Il primo lungometraggio di Sean King O’Grady risulta essere una piacevolissima sorpresa, capace di giocare con i clichè del genere e a sorprendere positivamente. Il regista americano avvia la narrazione dipingendo la classica insopportabile famiglia americana composta da un padre rabbioso, una moglie benevola, una teenager ribelle e un figlio nerd, pronta a essere massacrata nella successiva ora e mezza. Tuttavia le dinamiche si sviluppano in una maniera non totalmente prevista, riuscendo a tratti a farci empatizzare con i personaggi e tratti a farceli odiare, ma non tanto per la l’antipatia in sé di ognuno di loro, quanto per la meschinità e l’ipocrisia che li caratterizzano, sempre pronti a creare scene melodrammatiche e di buon cuore per poi venire puntualmente contraddetti dagli eventi che accadono successivamente. Il film risulta essere un mix tra un film da camera, con quattro persone chiuse in una stanza per giorni mentre all’esterno sta probabilmente avvenendo l’apocalisse, e un monster movie, con il mostro di turno che provoca effetti diretti in un minutaggio limitato, ma che risulta immediatamente iconico grazie a una sola e semplice frase doppiata da Ozzy Osbourne, citato anche in altri due momenti della pellicola. Anche la narrazione parallela che viene portata avanti, unica incursione nel mondo esterno, in cui viene mostrata la vita della figlia Mel, inizia come un coming of age classico e degenera nel macabro, stupendo notevolmente nelle dinamiche e catturando l’attenzione dello spettatore. Il tutto viene condito dai classici riferimenti a quanto siamo delle nullità senza tecnologia e quanto siamo patetici nel negare l’evidenza pur di non accettare la realtà che il mondo sta andando allo scatafascio(riferimenti al cambiamento climatico?), mentre un paio di colpi di scena davvero ben assestati contribuiscono a elevare il risultato finale.

Dal punto di vista tecnico O’Grady opta principalmente per la camera fissa coadiuvata da un montaggio serratissimo, permettendo al film di non perdere ritmo e di far tenere gli occhi degli spettatori incollati allo schermo per tutta la durata della pellicola.

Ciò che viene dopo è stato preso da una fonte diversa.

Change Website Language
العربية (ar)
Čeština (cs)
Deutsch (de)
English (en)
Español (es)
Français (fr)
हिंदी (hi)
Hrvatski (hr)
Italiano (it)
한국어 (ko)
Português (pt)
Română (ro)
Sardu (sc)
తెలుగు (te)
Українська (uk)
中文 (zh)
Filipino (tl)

Anche gli effetti speciali artigianali risultano essere ben realizzati e realistici, anche se le scene disturbanti mostrate risultano essere un po’ troppo gratuite. 

In conclusione un film godibilissimo, che non rivoluziona il genere, ma che ha l’intelligenza di non creare aspettative che non è in grado di soddisfare e di riuscire a divertire e intrattenere a dovere.